138. BAJO LA LUZ DE LA LUNA, de Yedra
La luna ya había salido cuando me senté en mi piedra favorita, una gran roca que se yergue en el medio de un arroyo, y dejé que las aguas mecieran dulcemente mis pies. Hubo un tiempo en que, una vez al año los habitantes de las aldeas cercanas acudían al bosque para decorar los árboles con cintas de colores, el arroyo se teñía de escarlata con la sangre de los sacrificios y se celebraba un banquete del que yo siempre recibía la mejor parte. A cambio yo me encargaba de proteger a aquellos que se aventuraban en la espesura.

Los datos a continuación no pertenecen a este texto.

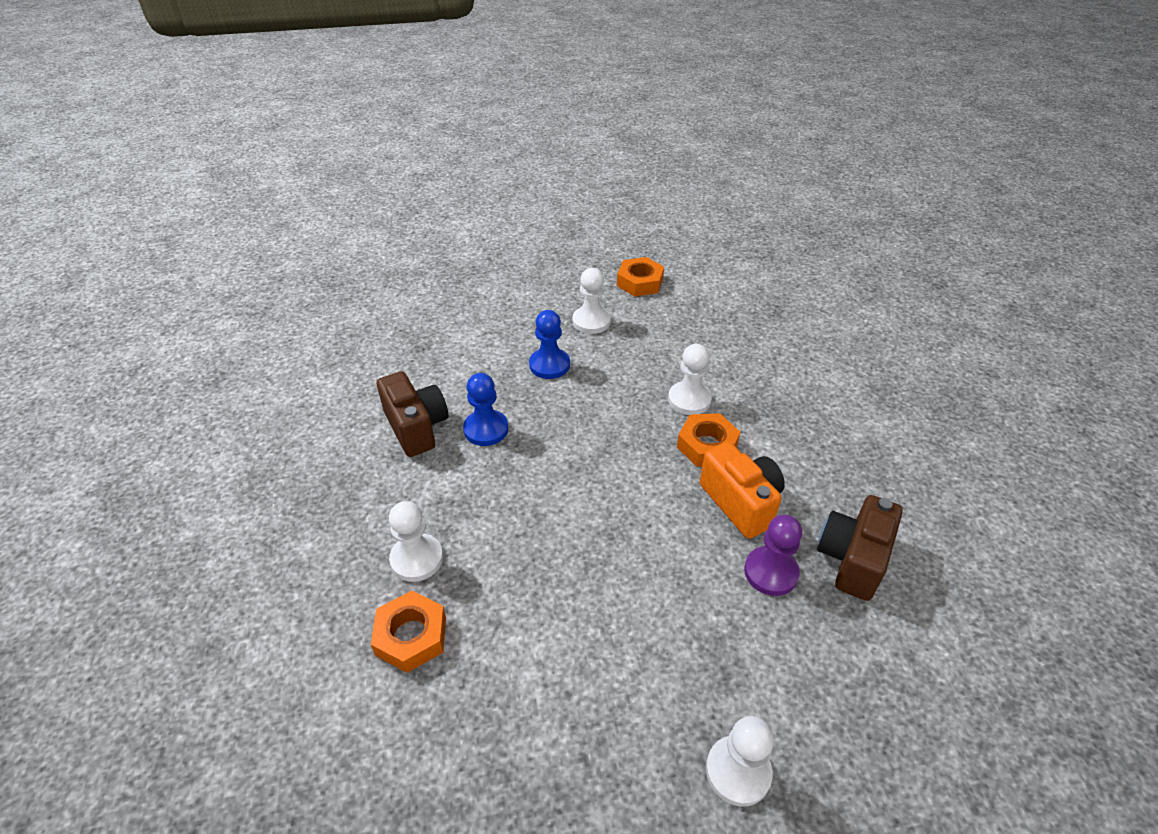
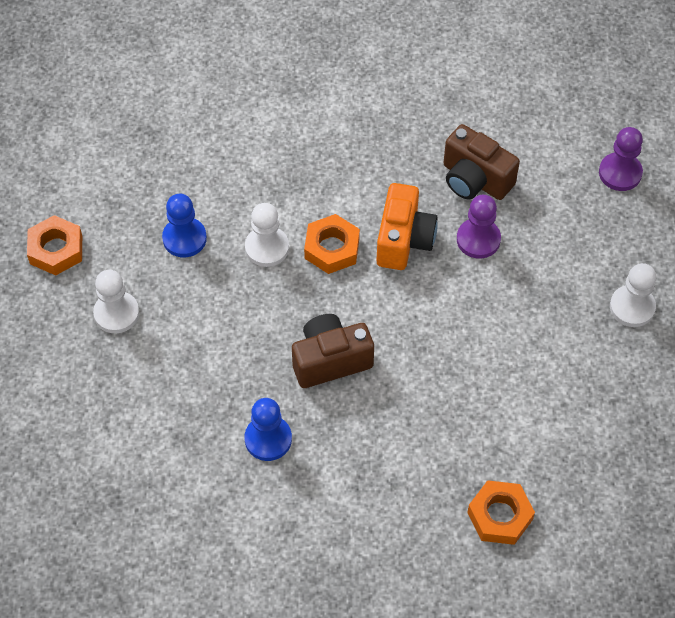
camera: 80 degrees left, 15 degrees up
brown camera [377,371,448,457] -> brown camera moved to [292,314,374,388]
white pawn [389,501,443,582] -> none
blue pawn [529,310,570,379] -> blue pawn moved to [162,194,207,257]
orange camera [700,442,785,539] -> orange camera turned 120 degrees clockwise [377,183,438,270]
none -> purple pawn [599,127,643,191]

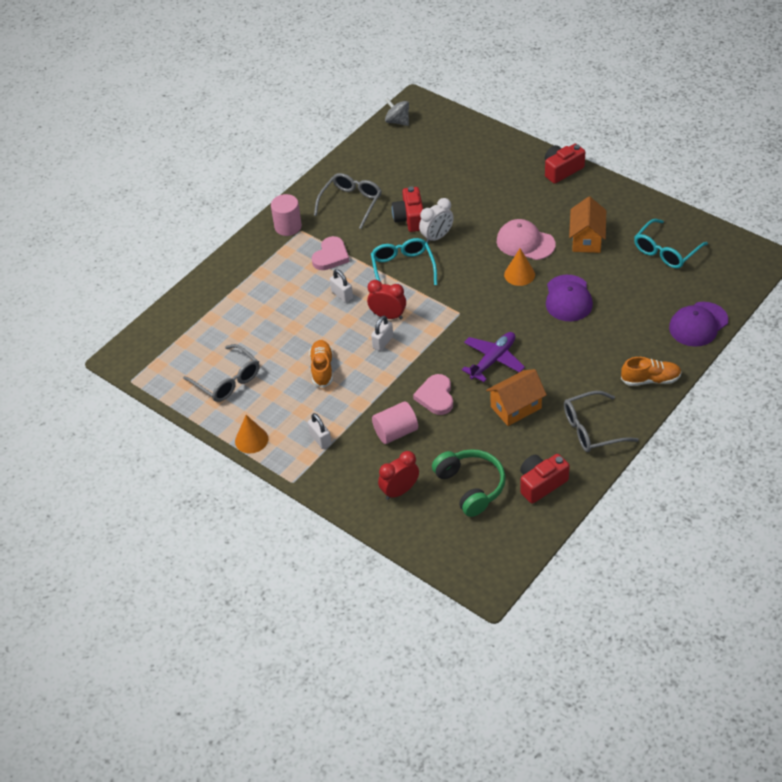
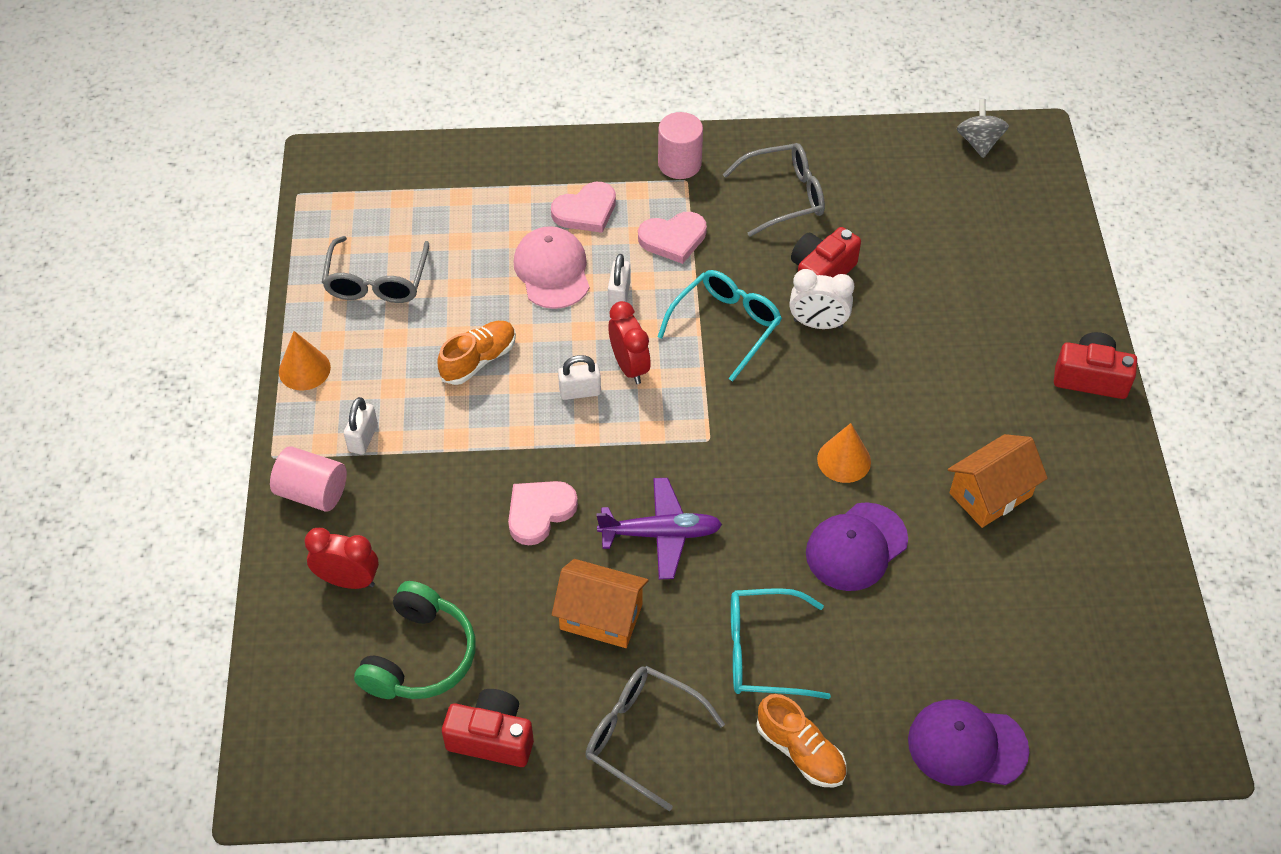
camera: 45 degrees right, 5 degrees up
pink cylinder [372,401,418,444] -> pink cylinder moved to [270,446,347,512]
pink cap [497,219,556,260] -> pink cap moved to [514,226,589,309]
turquoise glasses [634,219,708,269] -> turquoise glasses moved to [731,588,831,699]
none -> pink heart [551,182,616,233]

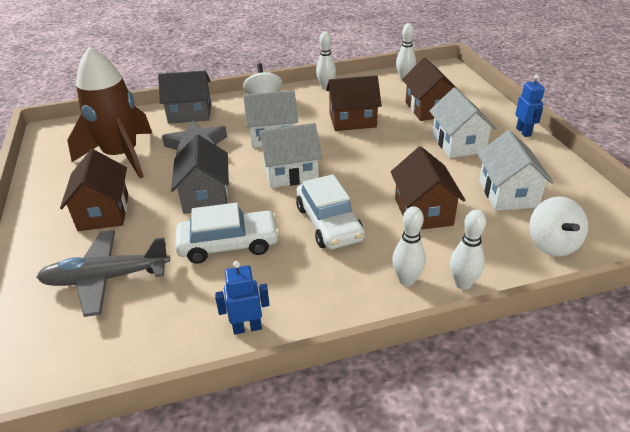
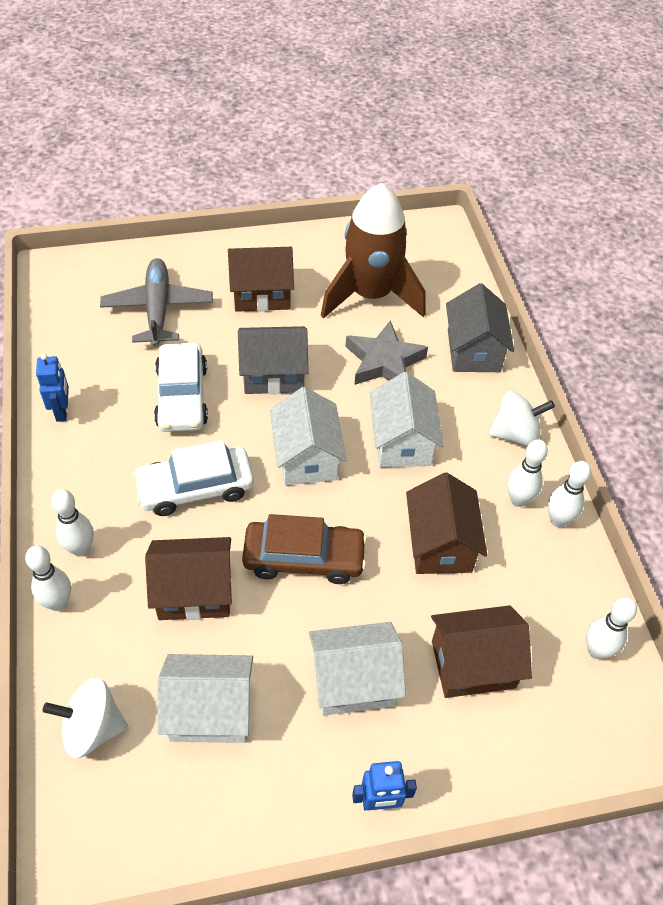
camera: 90 degrees right, 15 degrees up
none -> brown car [242,514,367,584]
none -> white bowling pin [507,439,548,507]

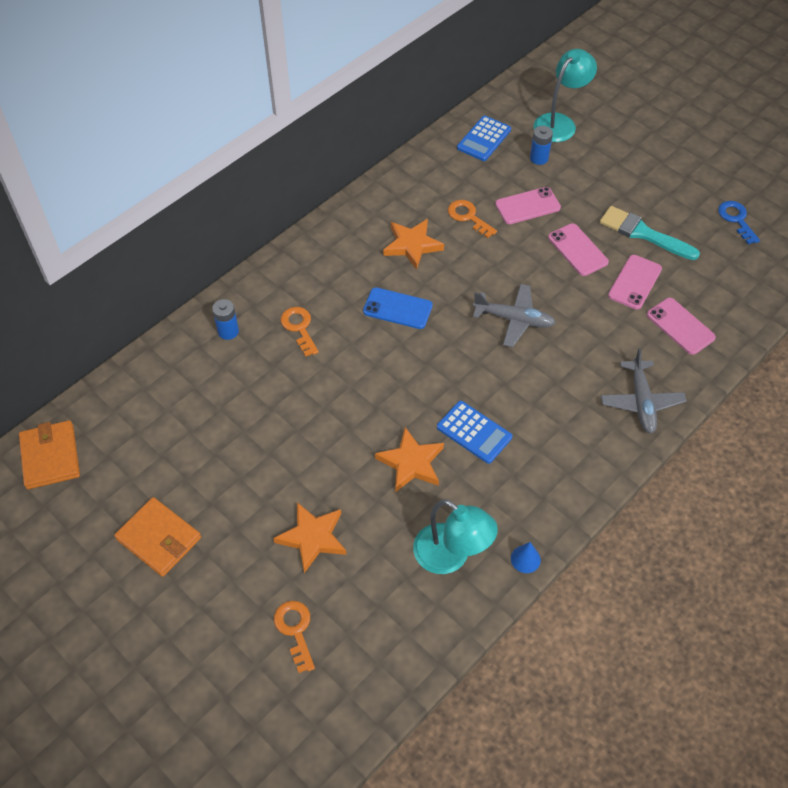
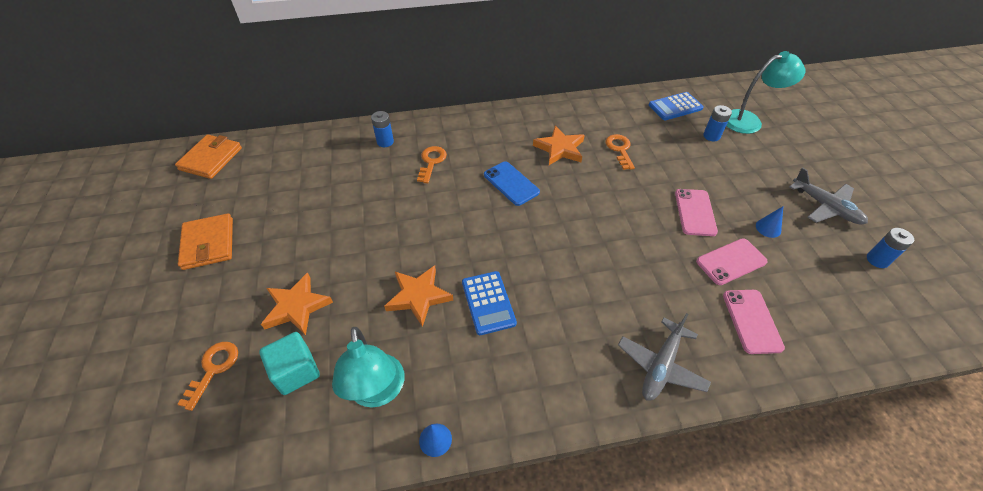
camera: 35 degrees right, 5 degrees down
grey plane [473,284,556,347] -> grey plane moved to [790,167,868,225]
pink phone [495,187,561,224] -> none
turquoise brush [600,206,700,260] -> blue cone [756,206,783,238]
blue key [718,201,760,244] -> blue battery [867,228,914,268]
none -> turquoise cube [259,332,320,395]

Pero ahora todo ha cambiado: las aguas del arroyo ya no son cristalinas sino opacas y las cintas han sido sustituidas por carteles de colores chillones. En cuanto a mí, ya hace siglos que nadie ofrece banquetes en mi honor, tan solo recibo restos de comida envueltos en papel de celofán.
Descendí de la piedra y contemplé por última vez los árboles a los que, como deidad protectora del bosque, he acompañado desde siempre. Dentro de unas horas, cuando salga el sol concluirá la primera fase de ampliación de la ciudad y mi bosque y yo nos desvaneceremos en la nada.